Teachers at Gorham (N.H.) High School said there wasn't much they could teach Schneider about computers. Though a brilliant student, he was "a bit of a devil," locking up other students' machines and making disc drives open and close, seemingly on their own.
Schneider attended a technical college for a couple of years but lacked direction. Thinking the Army would be a good place to get his focus, he enlisted in February 2004.
In a way, Schneider had already cheated death.
He was born six weeks prematurely, and doctors diagnosed idiopathic hypertrophic subaortic stenosis, or IHSS _ a thickening or enlargement of a portion of the heart that chokes off blood flow and can lead to sudden death. It's the kind of thing that fells seemingly healthy high school athletes without warning. But by age 2, Matthew appeared to have outgrown the condition.

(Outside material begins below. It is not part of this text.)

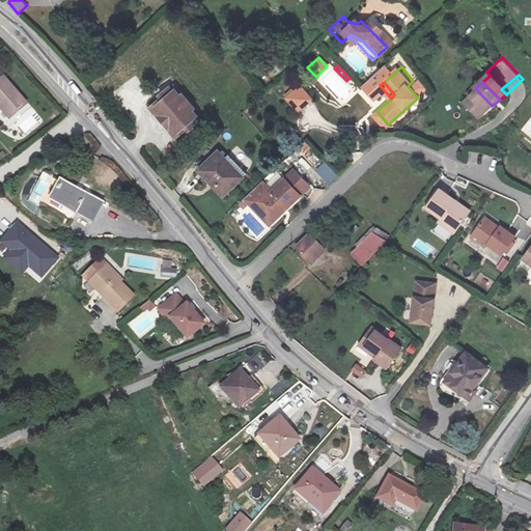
[(21,109),(0,84),(0,118),(4,123),(21,109)]
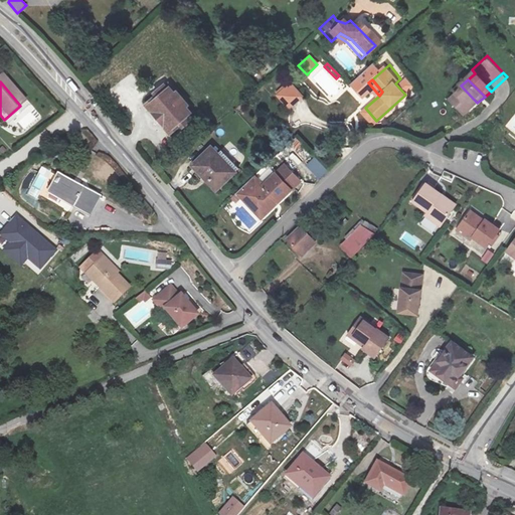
[(304,98),(291,82),(275,96),(290,111),(304,98)]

By the time he reached the Army, doctors gave him a clean bill of health, and he was soon bragging to his father, Andrew, that he was running three miles a day and doing 100 sit-ups and push-ups.
Schneider was assigned to Alpha Co., 141st Signal Battalion, part of the 1st Armored Division, based in Wiesbaden, Germany. He complained to his father about a local Internet service provider that charged soldiers $80 a month for access.
When he got to Ramadi, Schneider approached his superiors about setting up a satellite-based Internet system on base. His comrades quickly dubbed the service the "Schneidernet."
For troops stuck in the desert for months at a time, it was a huge morale booster.
In frequent calls and online chats, Schneider assured family members that he was in probably the most secure building on base. But it wasn't an enemy attack that killed Schneider; it was a heart attack.
He was just 23.
On a recent Sunday, Andrew Schneider visited Arlington with his daughter, son-in-law and their three children. As a clock at the Tomb of the Unknowns tolled on the ridge above, 4-year-old Joseph Gray collected pebbles from the freshly turned earth of a neighboring grave and piled them around the temporary tin marker on Uncle Matthew's grave.
"He died with his uniform on," his father says proudly. "What other place should he be buried?"
A white marble stone has since replaced the pile of pebbles. It doesn't say that Schneider joined up to get an education, or that he died in his bunk.
All it says is that he served his country honorably and that, like the others here, he passed too soon.